The Northwest Passage, which connects the Pacific and Atlantic oceans, has long been a no-go area but now a month-long cruise through the Bering Strait and then east towards Greenland via the Arctic Ocean before arriving in New York has become achievable.

The ship departed Seward on the Kenai Peninsula on 16th August with around 900 guests and 600 crewmembers on board. At calls such as Nome the ship’s 1,070 passengers were disembarked in groups so as not to overwhelm the community. The itinerary included port calls in Kodiak, Dutch Harbor, and Nome, Alaska; Ulukhaktok, NW Territories, Cambridge Bay and Pond Inlet, Nunavut, Ilulissat, Sisimiut, and Nuuk, Greenland, Bar Harbor, Maine, Boston, Massachusetts and Newport, Rhode Island. The ship transitted waterways including the North Pacific Ocean, Chukchi & Beaufort Seas, Amundsen Gulf, Dolphin & Union Strait, Coronation Gulf, Dease Strait, Queen Maud Gulf, Victoria Strait, Larsen Sound, Franklin & Bellot Straits, Peel Sound, Parry Channel, Barrow Strait, Prince Regent Inlet, Lancaster Sound, Croker Bay, Navy Board Inlet, Eclipse Sound, Baffin Bay, Davis Strait and the Labrador Sea.
This cruise was three years in the making and the Crystal Serenity was fitted with special equipment to operate in the Arctic, including an ice navigation satellite system. Her operators even chartered cargo flights to northern communities to gather fresh perishables for the vessel’s five-star restaurants. Crystal Cruises is now planning another Alaska-New York City voyage next August. The 4,028gt/1995 built and Ice 05 classed icebreaker Ernest Shackleton escorted the Crystal Serenity throughout.

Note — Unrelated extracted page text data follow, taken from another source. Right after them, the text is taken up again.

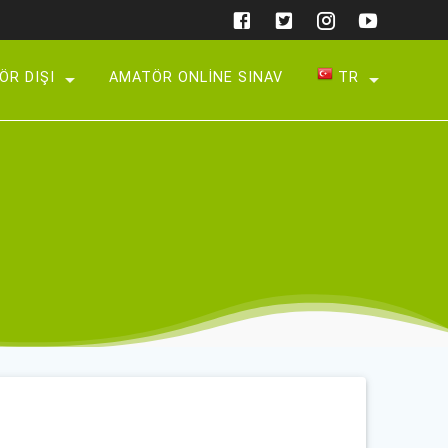
ÖR DIŞI
AMATÖR ONLINE SINAV
TR
TR
AZ
UZ
KY
EN
DE
BG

On the safety side, the Ernest Shackleton was equipped with two helicopters (for ice reconnaissance and emergency use), hightech communications equipment, tools for oil pollution containment and even survival rations. The Icebreaker’s crew is highly experienced in sailing the Northwest Passage.

Hapag-Lloyd cruises’ 8,378gt/1991 built Hanseatic completed her second navigation of the Northeast Passage in the early hours of 7th September and, after sailing a total of 5,542 nautical miles, the ship arrived in Nome on 10th September. In 2014 the Hanseatic became the first non-Russian cruise ship to navigate the Northeast Passage. This second and fully booked expedition through the legendary sea route departed from Tromso, Norway on 16th August callings at Murmansk, Novaya Zemlya, Franz Josef Land, Severnaya Zemlya, Siberia, Wrangel Island and Chukchi Island. Regent Seven Seas has cancelled its Grand Northwest Passage voyage which was scheduled to depart on 19th July 2017 from Seward. Navigational experts strongly recommended postponing the cruise to mid-August but this was not possible due to the impact it would have on all subsequent itineraries offered on the 28,803gt/1999 built Seven Seas Navigator.